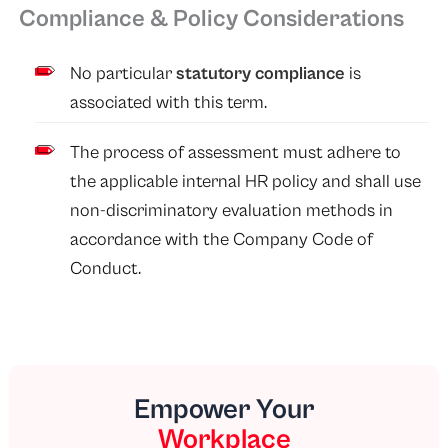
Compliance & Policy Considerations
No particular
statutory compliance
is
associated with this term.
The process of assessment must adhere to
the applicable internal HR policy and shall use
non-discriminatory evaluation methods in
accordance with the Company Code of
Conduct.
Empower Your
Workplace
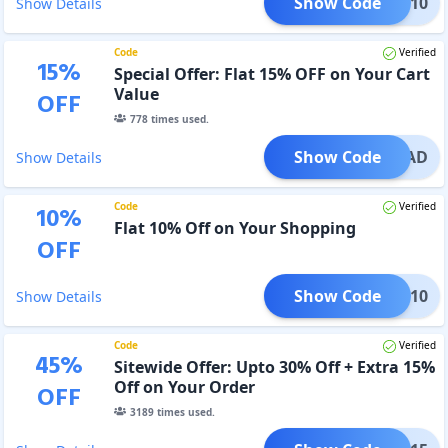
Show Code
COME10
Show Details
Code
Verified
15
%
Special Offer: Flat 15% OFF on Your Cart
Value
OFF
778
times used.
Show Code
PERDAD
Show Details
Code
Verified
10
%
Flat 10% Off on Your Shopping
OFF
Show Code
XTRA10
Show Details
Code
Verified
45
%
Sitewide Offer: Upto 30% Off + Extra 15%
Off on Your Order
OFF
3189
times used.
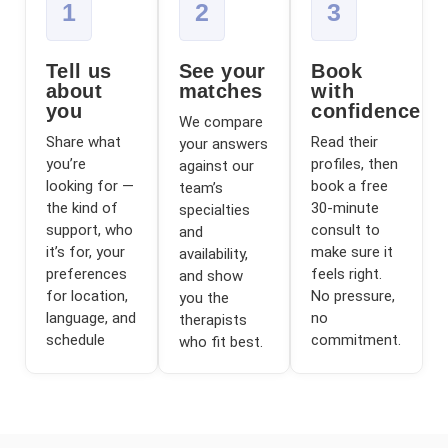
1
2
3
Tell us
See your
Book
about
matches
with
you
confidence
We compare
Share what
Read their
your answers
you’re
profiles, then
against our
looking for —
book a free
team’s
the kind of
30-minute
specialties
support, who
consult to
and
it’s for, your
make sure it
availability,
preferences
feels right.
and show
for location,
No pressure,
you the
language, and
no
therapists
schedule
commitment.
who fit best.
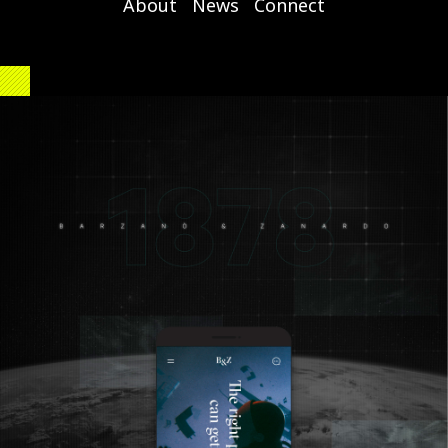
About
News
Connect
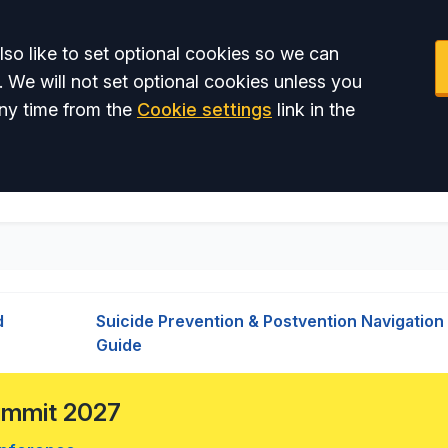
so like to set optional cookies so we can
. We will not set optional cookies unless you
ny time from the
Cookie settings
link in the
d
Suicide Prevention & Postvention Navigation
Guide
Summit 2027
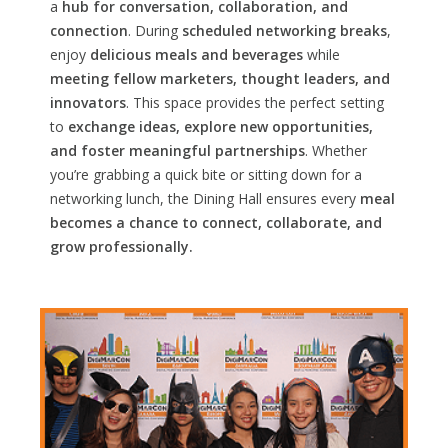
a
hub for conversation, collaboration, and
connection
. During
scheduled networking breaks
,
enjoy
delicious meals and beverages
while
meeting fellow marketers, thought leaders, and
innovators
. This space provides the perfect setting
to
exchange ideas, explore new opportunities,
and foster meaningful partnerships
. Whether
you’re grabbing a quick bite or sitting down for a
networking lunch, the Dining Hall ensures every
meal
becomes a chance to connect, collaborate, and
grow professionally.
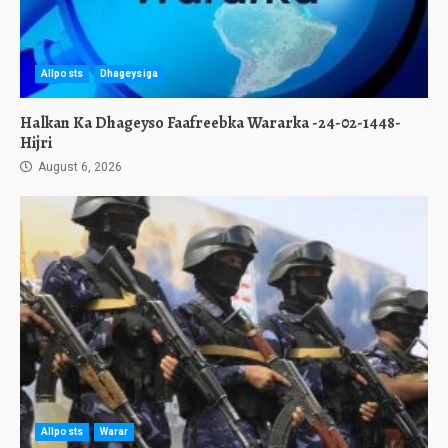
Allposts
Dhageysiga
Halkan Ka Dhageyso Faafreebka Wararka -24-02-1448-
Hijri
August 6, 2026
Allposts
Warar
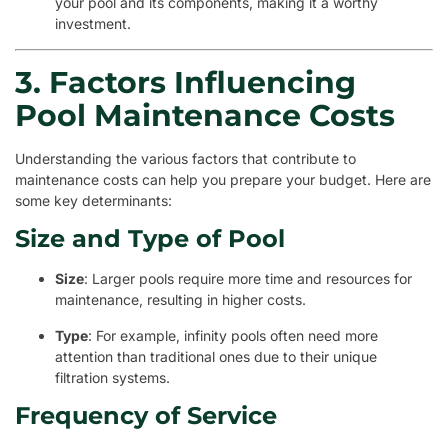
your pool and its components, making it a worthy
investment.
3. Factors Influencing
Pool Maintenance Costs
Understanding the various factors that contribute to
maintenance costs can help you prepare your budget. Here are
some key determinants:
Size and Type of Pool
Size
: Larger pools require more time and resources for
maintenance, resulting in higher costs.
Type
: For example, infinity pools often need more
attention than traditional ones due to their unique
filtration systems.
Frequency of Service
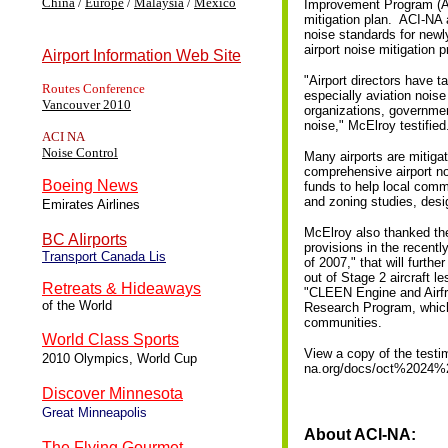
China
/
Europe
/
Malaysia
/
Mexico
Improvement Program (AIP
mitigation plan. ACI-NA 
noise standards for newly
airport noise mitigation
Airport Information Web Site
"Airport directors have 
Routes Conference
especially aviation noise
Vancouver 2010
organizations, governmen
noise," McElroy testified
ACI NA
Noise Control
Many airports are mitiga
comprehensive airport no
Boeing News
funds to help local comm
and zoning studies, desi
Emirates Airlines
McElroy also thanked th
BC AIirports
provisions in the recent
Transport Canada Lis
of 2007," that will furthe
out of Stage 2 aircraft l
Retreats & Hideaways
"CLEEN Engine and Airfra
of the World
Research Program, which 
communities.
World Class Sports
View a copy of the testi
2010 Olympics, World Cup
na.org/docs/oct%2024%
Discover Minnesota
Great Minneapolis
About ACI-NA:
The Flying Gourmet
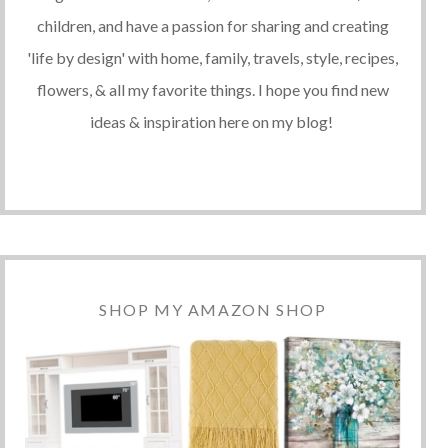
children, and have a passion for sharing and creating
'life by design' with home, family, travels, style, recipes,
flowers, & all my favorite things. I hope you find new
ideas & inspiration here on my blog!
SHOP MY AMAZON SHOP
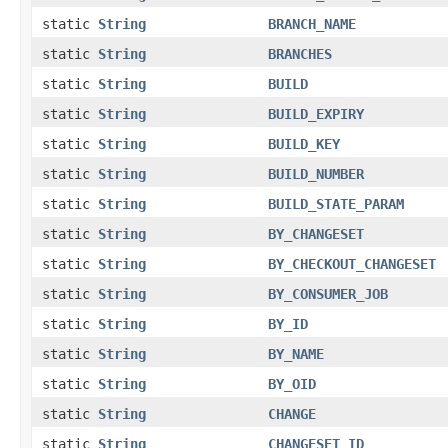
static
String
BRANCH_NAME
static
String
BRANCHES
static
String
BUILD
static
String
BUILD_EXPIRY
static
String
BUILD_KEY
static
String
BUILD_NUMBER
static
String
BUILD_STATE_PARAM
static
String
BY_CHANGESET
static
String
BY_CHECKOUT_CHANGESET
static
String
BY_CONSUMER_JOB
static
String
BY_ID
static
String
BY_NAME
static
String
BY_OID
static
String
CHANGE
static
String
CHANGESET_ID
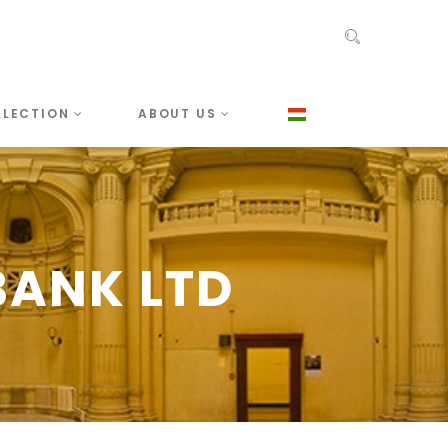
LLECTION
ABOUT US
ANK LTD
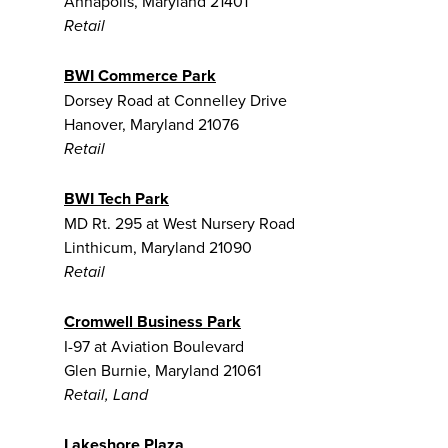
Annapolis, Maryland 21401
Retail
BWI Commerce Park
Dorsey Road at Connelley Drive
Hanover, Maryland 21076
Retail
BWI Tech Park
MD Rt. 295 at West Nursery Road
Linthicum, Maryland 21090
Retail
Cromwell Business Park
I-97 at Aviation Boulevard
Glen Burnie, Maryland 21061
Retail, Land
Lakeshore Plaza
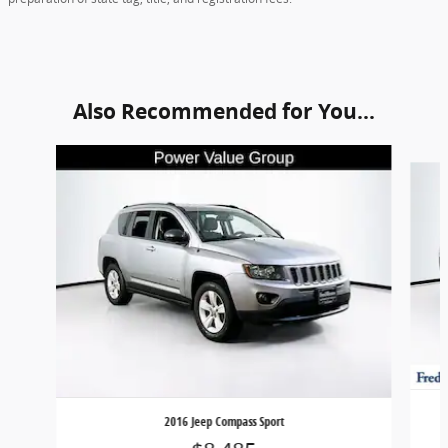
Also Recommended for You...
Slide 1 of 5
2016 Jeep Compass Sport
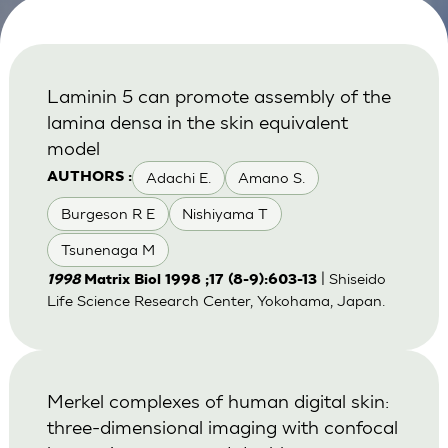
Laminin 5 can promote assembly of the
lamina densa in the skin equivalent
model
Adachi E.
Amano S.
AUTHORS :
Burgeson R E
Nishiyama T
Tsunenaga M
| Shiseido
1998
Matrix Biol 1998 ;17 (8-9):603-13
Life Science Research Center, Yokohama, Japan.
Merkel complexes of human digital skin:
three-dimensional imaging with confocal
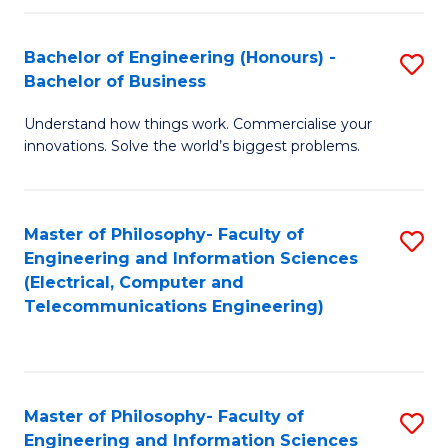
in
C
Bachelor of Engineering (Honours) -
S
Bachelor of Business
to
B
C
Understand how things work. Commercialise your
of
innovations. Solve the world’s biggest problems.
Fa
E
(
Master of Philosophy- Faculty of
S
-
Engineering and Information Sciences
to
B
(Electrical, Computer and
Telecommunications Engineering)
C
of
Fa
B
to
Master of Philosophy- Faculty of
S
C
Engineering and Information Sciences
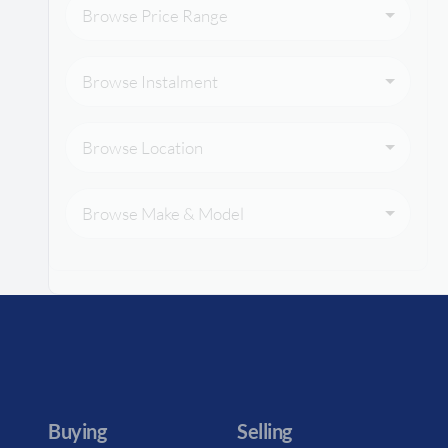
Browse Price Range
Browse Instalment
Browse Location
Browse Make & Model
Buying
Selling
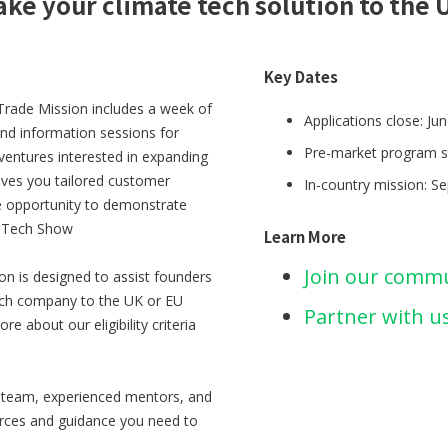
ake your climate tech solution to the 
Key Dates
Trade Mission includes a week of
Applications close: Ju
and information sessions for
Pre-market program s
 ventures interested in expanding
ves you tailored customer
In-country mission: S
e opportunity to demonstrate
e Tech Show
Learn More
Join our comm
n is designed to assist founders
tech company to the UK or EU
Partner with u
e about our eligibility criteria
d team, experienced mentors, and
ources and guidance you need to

Exercise – Write out the text of all the items above with every "Show Details" changed to "View Details" and nothing else altered. Leave out the pictures.

Solution to this problem –
Compliance & Policy Considerations
No particular
statutory compliance
is
associated with this term.
The process of assessment must adhere to
the applicable internal HR policy and shall use
non-discriminatory evaluation methods in
accordance with the Company Code of
Conduct.
Empower Your
Workplace
Show Code
COME10
View Details
Code
Verified
15
%
Special Offer: Flat 15% OFF on Your Cart
Value
OFF
778
times used.
Show Code
PERDAD
View Details
Code
Verified
10
%
Flat 10% Off on Your Shopping
OFF
Show Code
XTRA10
View Details
Code
Verified
45
%
Sitewide Offer: Upto 30% Off + Extra 15%
Off on Your Order
OFF
3189
times used.
1
2
3
Tell us
See your
Book
about
matches
with
you
confidence
We compare
Share what
Read their
your answers
you’re
profiles, then
against our
looking for —
book a free
team’s
the kind of
30-minute
specialties
support, who
consult to
and
it’s for, your
make sure it
availability,
preferences
feels right.
and show
for location,
No pressure,
you the
language, and
no
therapists
schedule
commitment.
who fit best.
About
News
Connect
so like to set optional cookies so we can
. We will not set optional cookies unless you
ny time from the
Cookie settings
link in the
d
Suicide Prevention & Postvention Navigation
Guide
Summit 2027
a
hub for conversation, collaboration, and
connection
. During
scheduled networking breaks
,
enjoy
delicious meals and beverages
while
meeting fellow marketers, thought leaders, and
innovators
. This space provides the perfect setting
to
exchange ideas, explore new opportunities,
and foster meaningful partnerships
. Whether
you’re grabbing a quick bite or sitting down for a
networking lunch, the Dining Hall ensures every
meal
becomes a chance to connect, collaborate, and
grow professionally.
Allposts
Dhageysiga
Halkan Ka Dhageyso Faafreebka Wararka -24-02-1448-
Hijri
August 6, 2026
Allposts
Warar
your pool and its components, making it a worthy
investment.
3. Factors Influencing
Pool Maintenance Costs
Understanding the various factors that contribute to
maintenance costs can help you prepare your budget. Here are
some key determinants:
Size and Type of Pool
Size
: Larger pools require more time and resources for
maintenance, resulting in higher costs.
Type
: For example, infinity pools often need more
attention than traditional ones due to their unique
filtration systems.
Frequency of Service
China
/
Europe
/
Malaysia
/
Mexico
Improvement Program (AIP
mitigation plan. ACI-NA 
noise standards for newly
airport noise mitigation
Airport Information Web Site
"Airport directors have 
Routes Conference
especially aviation noise
Vancouver 2010
organizations, governmen
noise," McElroy testified
ACI NA
Noise Control
Many airports are mitiga
comprehensive airport no
Boeing News
funds to help local comm
and zoning studies, desi
Emirates Airlines
McElroy also thanked th
BC AIirports
provisions in the recent
Transport Canada Lis
of 2007," that will furthe
out of Stage 2 aircraft l
Retreats & Hideaways
"CLEEN Engine and Airfra
of the World
Research Program, which 
communities.
World Class Sports
View a copy of the testi
2010 Olympics, World Cup
na.org/docs/oct%2024%
Discover Minnesota
Great Minneapolis
About ACI-NA:
The Flying Gourmet
children, and have a passion for sharing and creating
'life by design' with home, family, travels, style, recipes,
flowers, & all my favorite things. I hope you find new
ideas & inspiration here on my blog!
SHOP MY AMAZON SHOP
static
String
BRANCH_NAME
static
String
BRANCHES
static
String
BUILD
static
String
BUILD_EXPIRY
static
String
BUILD_KEY
static
String
BUILD_NUMBER
static
String
BUILD_STATE_PARAM
static
String
BY_CHANGESET
static
String
BY_CHECKOUT_CHANGESET
static
String
BY_CONSUMER_JOB
static
String
BY_ID
static
String
BY_NAME
static
String
BY_OID
static
String
CHANGE
static
String
CHANGESET_ID
LLECTION
ABOUT US
ANK LTD
Annapolis, Maryland 21401
Retail
BWI Commerce Park
Dorsey Road at Connelley Drive
Hanover, Maryland 21076
Retail
BWI Tech Park
MD Rt. 295 at West Nursery Road
Linthicum, Maryland 21090
Retail
Cromwell Business Park
I-97 at Aviation Boulevard
Glen Burnie, Maryland 21061
Retail, Land
Lakeshore Plaza
Also Recommended for You...
Slide 1 of 5
2016 Jeep Compass Sport
Laminin 5 can promote assembly of the
lamina densa in the skin equivalent
model
Adachi E.
Amano S.
AUTHORS :
Burgeson R E
Nishiyama T
Tsunenaga M
| Shiseido
1998
Matrix Biol 1998 ;17 (8-9):603-13
Life Science Research Center, Yokohama, Japan.
Merkel complexes of human digital skin:
three-dimensional imaging with confocal
in
C
Bachelor of Engineering (Honours) -
S
Bachelor of Business
to
B
C
Understand how things work. Commercialise your
of
innovations. Solve the world’s biggest problems.
Fa
E
(
Master of Philosophy- Faculty of
S
-
Engineering and Information Sciences
to
B
(Electrical, Computer and
Telecommunications Engineering)
C
of
Fa
B
to
Master of Philosophy- Faculty of
S
C
Engineering and Information Sciences
Browse Price Range
Browse Instalment
Browse Location
Browse Make & Model
Buying
Selling
ake your climate tech solution to the 
Key Dates
Trade Mission includes a week of
Applications close: Ju
and information sessions for
Pre-market program s
 ventures interested in expanding
ves you tailored customer
In-country mission: S
e opportunity to demonstrate
e Tech Show
Learn More
Join our comm
n is designed to assist founders
tech company to the UK or EU
Partner with u
e about our eligibility criteria
d team, experienced mentors, and
ources and guidance you need to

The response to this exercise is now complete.